Species of gastropod

Ithycythara septemcostata is a species of sea snail, a marine gastropod mollusk in the family Mangeliidae.

==Description==
The length of the shell attains 9 mm, its diameter 3.5 mm.

The strong, fusiform shell has a rather long siphonal canal. it is light yellowish-brown, with faint red-brown bands, interrupted by the ribs. There is one rather broad band, just below suture, the second below the periphery, a third near the base of the body whorl. The base of the siphonal canal is likewise tinted. The shell contains about 71/2 whorls, 21/2 form the convexly whorled protoconch, of which about the first whorl is smooth, the other ones are closely ribbed.

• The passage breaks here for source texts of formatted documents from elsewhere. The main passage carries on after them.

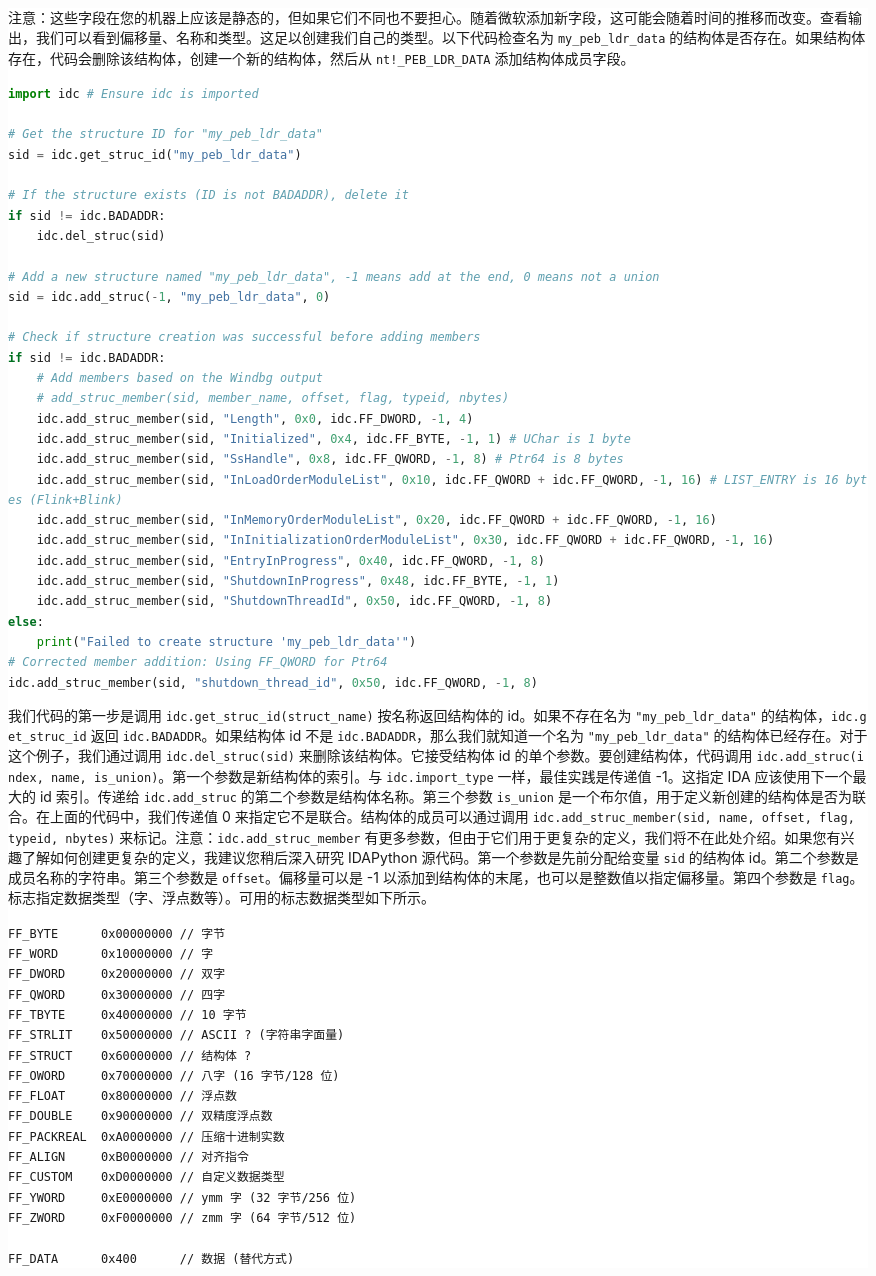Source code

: 注意：这些字段在您的机器上应该是静态的，但如果它们不同也不要担心。随着微软添加新字段，这可能会随着时间的推移而改变。查看输出，我们可以看到偏移量、名称和类型。这足以创建我们自己的类型。以下代码检查名为 `my_peb_ldr_data` 的结构体是否存在。如果结构体存在，代码会删除该结构体，创建一个新的结构体，然后从 `nt!_PEB_LDR_DATA` 添加结构体成员字段。

```python
import idc # Ensure idc is imported

# Get the structure ID for "my_peb_ldr_data"
sid = idc.get_struc_id("my_peb_ldr_data")

# If the structure exists (ID is not BADADDR), delete it
if sid != idc.BADADDR:
    idc.del_struc(sid)

# Add a new structure named "my_peb_ldr_data", -1 means add at the end, 0 means not a union
sid = idc.add_struc(-1, "my_peb_ldr_data", 0)

# Check if structure creation was successful before adding members
if sid != idc.BADADDR:
    # Add members based on the Windbg output
    # add_struc_member(sid, member_name, offset, flag, typeid, nbytes)
    idc.add_struc_member(sid, "Length", 0x0, idc.FF_DWORD, -1, 4)
    idc.add_struc_member(sid, "Initialized", 0x4, idc.FF_BYTE, -1, 1) # UChar is 1 byte
    idc.add_struc_member(sid, "SsHandle", 0x8, idc.FF_QWORD, -1, 8) # Ptr64 is 8 bytes
    idc.add_struc_member(sid, "InLoadOrderModuleList", 0x10, idc.FF_QWORD + idc.FF_QWORD, -1, 16) # LIST_ENTRY is 16 bytes (Flink+Blink)
    idc.add_struc_member(sid, "InMemoryOrderModuleList", 0x20, idc.FF_QWORD + idc.FF_QWORD, -1, 16)
    idc.add_struc_member(sid, "InInitializationOrderModuleList", 0x30, idc.FF_QWORD + idc.FF_QWORD, -1, 16)
    idc.add_struc_member(sid, "EntryInProgress", 0x40, idc.FF_QWORD, -1, 8)
    idc.add_struc_member(sid, "ShutdownInProgress", 0x48, idc.FF_BYTE, -1, 1)
    idc.add_struc_member(sid, "ShutdownThreadId", 0x50, idc.FF_QWORD, -1, 8)
else:
    print("Failed to create structure 'my_peb_ldr_data'")
# Corrected member addition: Using FF_QWORD for Ptr64
idc.add_struc_member(sid, "shutdown_thread_id", 0x50, idc.FF_QWORD, -1, 8)
```

我们代码的第一步是调用 `idc.get_struc_id(struct_name)` 按名称返回结构体的 id。如果不存在名为 `"my_peb_ldr_data"` 的结构体，`idc.get_struc_id` 返回 `idc.BADADDR`。如果结构体 id 不是 `idc.BADADDR`，那么我们就知道一个名为 `"my_peb_ldr_data"` 的结构体已经存在。对于这个例子，我们通过调用 `idc.del_struc(sid)` 来删除该结构体。它接受结构体 id 的单个参数。要创建结构体，代码调用 `idc.add_struc(index, name, is_union)`。第一个参数是新结构体的索引。与 `idc.import_type` 一样，最佳实践是传递值 -1。这指定 IDA 应该使用下一个最大的 id 索引。传递给 `idc.add_struc` 的第二个参数是结构体名称。第三个参数 `is_union` 是一个布尔值，用于定义新创建的结构体是否为联合。在上面的代码中，我们传递值 0 来指定它不是联合。结构体的成员可以通过调用 `idc.add_struc_member(sid, name, offset, flag, typeid, nbytes)` 来标记。注意：`idc.add_struc_member` 有更多参数，但由于它们用于更复杂的定义，我们将不在此处介绍。如果您有兴趣了解如何创建更复杂的定义，我建议您稍后深入研究 IDAPython 源代码。第一个参数是先前分配给变量 `sid` 的结构体 id。第二个参数是成员名称的字符串。第三个参数是 `offset`。偏移量可以是 -1 以添加到结构体的末尾，也可以是整数值以指定偏移量。第四个参数是 `flag`。标志指定数据类型（字、浮点数等）。可用的标志数据类型如下所示。

```
FF_BYTE      0x00000000 // 字节
FF_WORD      0x10000000 // 字
FF_DWORD     0x20000000 // 双字
FF_QWORD     0x30000000 // 四字
FF_TBYTE     0x40000000 // 10 字节
FF_STRLIT    0x50000000 // ASCII ? (字符串字面量)
FF_STRUCT    0x60000000 // 结构体 ?
FF_OWORD     0x70000000 // 八字 (16 字节/128 位)
FF_FLOAT     0x80000000 // 浮点数
FF_DOUBLE    0x90000000 // 双精度浮点数
FF_PACKREAL  0xA0000000 // 压缩十进制实数
FF_ALIGN     0xB0000000 // 对齐指令
FF_CUSTOM    0xD0000000 // 自定义数据类型
FF_YWORD     0xE0000000 // ymm 字 (32 字节/256 位)
FF_ZWORD     0xF0000000 // zmm 字 (64 字节/512 位)

FF_DATA      0x400      // 数据 (替代方式)
```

The subsequent whorls are slightly convex, each with 7 continuous ribs, which have a small sharp point a little above the conspicuous, waved suture and are faintly crenulated, especially on lower part of the body whorl. The interstices are smooth, but for a faint spiral, connecting the costal points and a few spirals on the siphonal canal. The aperture is oblong, sharply angular above, with a rather long, narrow siphonal canal below. The peristome is not developed, probably with a shallow sinus above. The columellar margin is nearly straight, slightly directed to the left along the siphonal canal.

==Distribution==
This marine species occurs off Java, Indonesia.